Al Butler

Finding success in the Miami, FL sports scene

By Ross Tague
CAS Intern
Al Butler

With a passion for sports, Al Butler isn’t afraid to shoot high.

During his time at Miami, the 2011 journalism grad always kept a list of names taped to the wall of the biggest athletes that he thought he would be able to interview. Through hard work and motivation he has crossed off a number of them, but the list continues to grow.

Butler is a sports editor for United Press International in Miami, Florida. He’s responsible for editing and optimizing national and international sports stories that come in for the UPI website. Additionally, he covers South Miami beat for the Miami Herald and does freelance work with what time he has left in the day. Butler produces his own original sports content, including interviews with famous athletes.

“Whenever a team comes to play the Miami Dolphins,” Butler said, “I go to the visiting locker room most of the time, and I interview the polarizing players on the other teams.” He sees an opportunity to get more page views for his articles with the visiting teams, as that will create more of a national story.

Butler has always had his eye on the big picture. As a self-proclaimed “writing addict” he devotes his time to his work and typically produces eight to 10 articles a day, seven days a week. His dedication to sports journalism has gotten him hundreds of thousands of pageviews on his articles.

Such a passion for sports goes back a long way for Butler. He grew up in Cincinnati going to Reds games with his family, loving the atmosphere of the stadium. He attributed his initial love for sports to going to the games.

“I loved that personal connection with all the players,” Butler said. “I got into college and I knew I wanted to be around sports.”

When Butler got to Miami University, he soon became involved in the Miami Student. He was unafraid to go after what he wanted, and he quickly established himself as a seasoned sports writer. On multiple occasions, Butler had every article in the sports section of the paper.

“I was notorious for writing way too many articles,” Butler said. “I loved getting the experience and getting the bylines.”

Butler says he couldn’t have gotten to where he is without taking advantage of the experience of the journalism department faculty.

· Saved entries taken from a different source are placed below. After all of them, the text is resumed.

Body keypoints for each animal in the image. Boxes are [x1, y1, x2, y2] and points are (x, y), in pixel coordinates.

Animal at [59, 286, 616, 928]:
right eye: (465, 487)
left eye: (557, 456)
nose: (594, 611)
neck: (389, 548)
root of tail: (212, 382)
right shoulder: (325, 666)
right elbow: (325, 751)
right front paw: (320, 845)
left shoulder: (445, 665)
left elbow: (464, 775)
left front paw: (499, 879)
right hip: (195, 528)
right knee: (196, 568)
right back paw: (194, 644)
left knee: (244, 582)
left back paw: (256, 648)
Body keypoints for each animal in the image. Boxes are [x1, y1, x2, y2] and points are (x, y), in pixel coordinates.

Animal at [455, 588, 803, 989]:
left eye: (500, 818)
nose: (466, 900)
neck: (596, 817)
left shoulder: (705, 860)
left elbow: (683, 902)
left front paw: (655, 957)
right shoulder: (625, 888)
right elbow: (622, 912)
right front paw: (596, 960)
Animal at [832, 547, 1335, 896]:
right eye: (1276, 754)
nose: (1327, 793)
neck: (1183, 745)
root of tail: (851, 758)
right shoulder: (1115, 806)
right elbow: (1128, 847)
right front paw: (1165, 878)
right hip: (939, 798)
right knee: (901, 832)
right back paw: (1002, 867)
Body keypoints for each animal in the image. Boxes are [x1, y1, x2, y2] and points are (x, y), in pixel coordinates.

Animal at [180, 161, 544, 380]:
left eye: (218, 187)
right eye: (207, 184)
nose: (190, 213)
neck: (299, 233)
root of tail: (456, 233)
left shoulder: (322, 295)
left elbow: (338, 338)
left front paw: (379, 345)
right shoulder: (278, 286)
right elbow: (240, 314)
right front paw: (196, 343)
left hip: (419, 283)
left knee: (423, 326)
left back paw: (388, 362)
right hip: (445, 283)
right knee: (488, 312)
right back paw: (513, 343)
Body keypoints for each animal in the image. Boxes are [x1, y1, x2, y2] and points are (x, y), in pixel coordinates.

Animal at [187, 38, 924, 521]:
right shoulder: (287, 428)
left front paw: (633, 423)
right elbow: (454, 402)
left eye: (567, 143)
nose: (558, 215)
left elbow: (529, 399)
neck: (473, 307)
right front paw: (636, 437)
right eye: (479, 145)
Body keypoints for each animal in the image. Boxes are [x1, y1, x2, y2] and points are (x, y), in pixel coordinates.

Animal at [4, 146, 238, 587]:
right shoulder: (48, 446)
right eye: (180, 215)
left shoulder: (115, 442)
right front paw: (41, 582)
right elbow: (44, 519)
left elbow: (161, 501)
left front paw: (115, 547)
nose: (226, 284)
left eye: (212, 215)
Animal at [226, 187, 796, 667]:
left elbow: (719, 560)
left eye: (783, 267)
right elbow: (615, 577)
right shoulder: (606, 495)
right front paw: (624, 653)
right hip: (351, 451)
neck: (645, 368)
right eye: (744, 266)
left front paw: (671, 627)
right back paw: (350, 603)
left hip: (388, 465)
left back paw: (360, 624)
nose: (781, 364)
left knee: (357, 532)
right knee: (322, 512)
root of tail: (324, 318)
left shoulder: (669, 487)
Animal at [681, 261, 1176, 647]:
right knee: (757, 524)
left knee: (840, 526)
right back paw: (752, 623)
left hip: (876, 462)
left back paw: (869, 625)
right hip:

Joe Sampson, one of Butler’s favorite teachers, shared his memories of having him in class. “I had Al in several classes including a public radio reporting capstone,” Sampson said. “In these classes as well as his work at area internships and student media, Al distinguished himself as a hard-working, determined and thoughtful writer and reporter. I don't recall a student who produced more bylines for various publications. Al took advantage of every opportunity in and out of the classroom.”

During his time in college, Butler was able to attain multiple internships which led him to exciting opportunities. He recalled an assignment he received his senior year in which he had to write a feature article on a Miami athlete. Having been so involved in Miami sports already, Butler “wasn’t interested in the actual parameters of the assignment.” He took it upon himself to utilize his contacts from his internship at the Dayton Daily News to acquire locker room passes to a Bengals game. Butler was able to interview Chad Johnson, then wide receiver for the Bengals. In doing so, Butler was able to cross a name off of the list of athletes on his wall.

Since that interview, Butler has gone on to interview numerous other impressive athletes. His most recent favorite interview was an exclusive with golfer Jack Nicklaus. Butler also ranks an interview with retired running back Arian Foster towards the top of his list.

It took a lot of time and dedication to get to where Butler is today. As he achieves more success, he sets his sights higher and higher. He described how the scale of what he is doing continuously changes and gets bigger.

Butler shared a final word of advice for aspiring journalists. “Get your hands dirty and write as much as possible. Interview as many people as possible, and talk to as many types of personalities as possible. Just don’t be stagnant. Go out there and go after what you want.”